Ovación

Mala praxis en la venta del pibe Avila

La prematura venta de Gastón Avila, de 17 años, a Boca pone al descubierto el pésimo rastrillaje que siguió adelante la secretaría deportiva comandada por Mauro Cetto.

Sábado 02 de Febrero de 2019

La prematura venta de Gastón Avila, de 17 años, a Boca pone al descubierto el pésimo rastrillaje que siguió adelante la secretaría deportiva comandada por Mauro Cetto. También desnudó la inacción dirigencial para dejarse sacar a un pibe que está llamado a ser un verdadero crack. Es cierto que Central recibirá la friolera suma de tres millones de dólares de los cinco en los que se cerró la transferencia de un chico que ni siquiera debutó en la primera canalla. Pero también es verdad que esa promesa que empezó a crecer en el vivero de Granadero Baigorria dará los mejores frutos cuando se ponga la camiseta de Boca. Ahora alguno saldrá al cruce y dirá que es imposible saber si ese diamante en bruto que aún falta tallar se convertirá en el chico maravilla que señalan la mayoría de las voces que patrullan por las inferiores de los clubes rosarinos.
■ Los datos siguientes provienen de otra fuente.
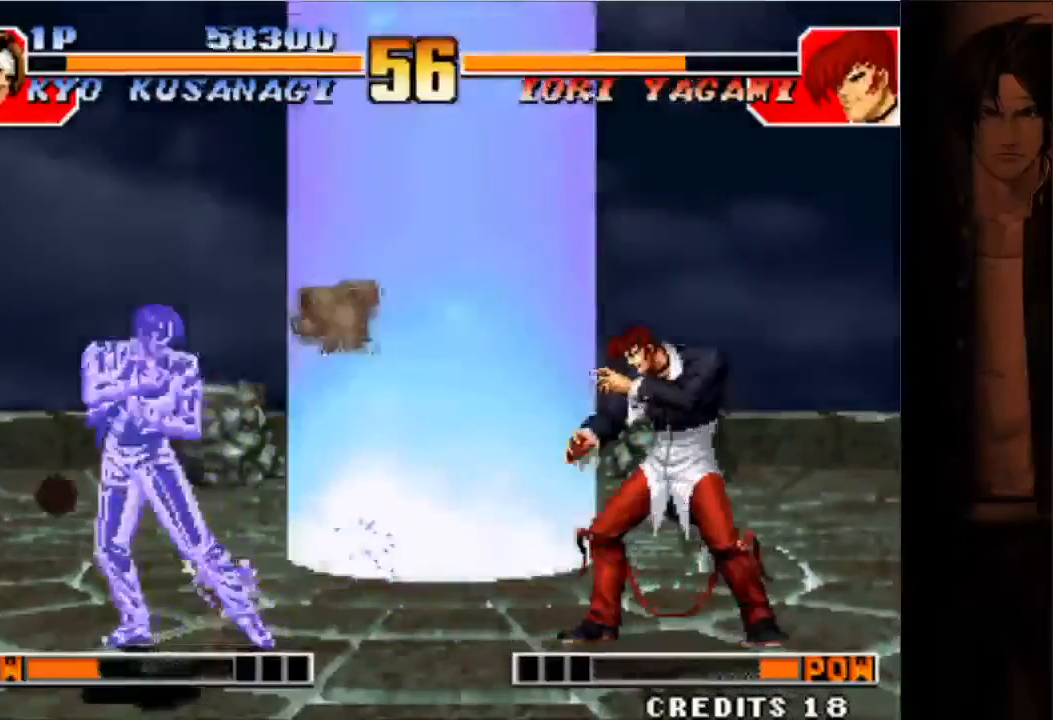
{"buttons": ["X", "DPAD_LEFT"], "events": [[17, "DPAD_RIGHT", "up"], [50, "DPAD_UP", "up"], [84, "X", "down"], [184, "Y", "down"], [317, "Y", "up"], [417, "DPAD_LEFT", "down"]]}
Así como en el universo insondable de las inferiores todo puede pasar y nada puede darse por seguro, también hay que decir que difícilmente Boca pose los ojos y pague una montaña de dólares por un chico que no pueda disfrutar o vender en una suma que triplicará los cinco millones que abonó. Si algo no comen los dirigentes xeneizes es vidrio y menos a la hora de usar la billetera. Podrán equivocarse con la contratación de un refuerzo para la primera, pero cada vez que compraron a un pibe que se estaba formando en otro club no la pifiaron. Sólo hay que mirar por el espejo retrovisor cuando trajeron del Club Social Parque a un tal Juan Román Riquelme y vaya si hicieron un negocio de aquellos.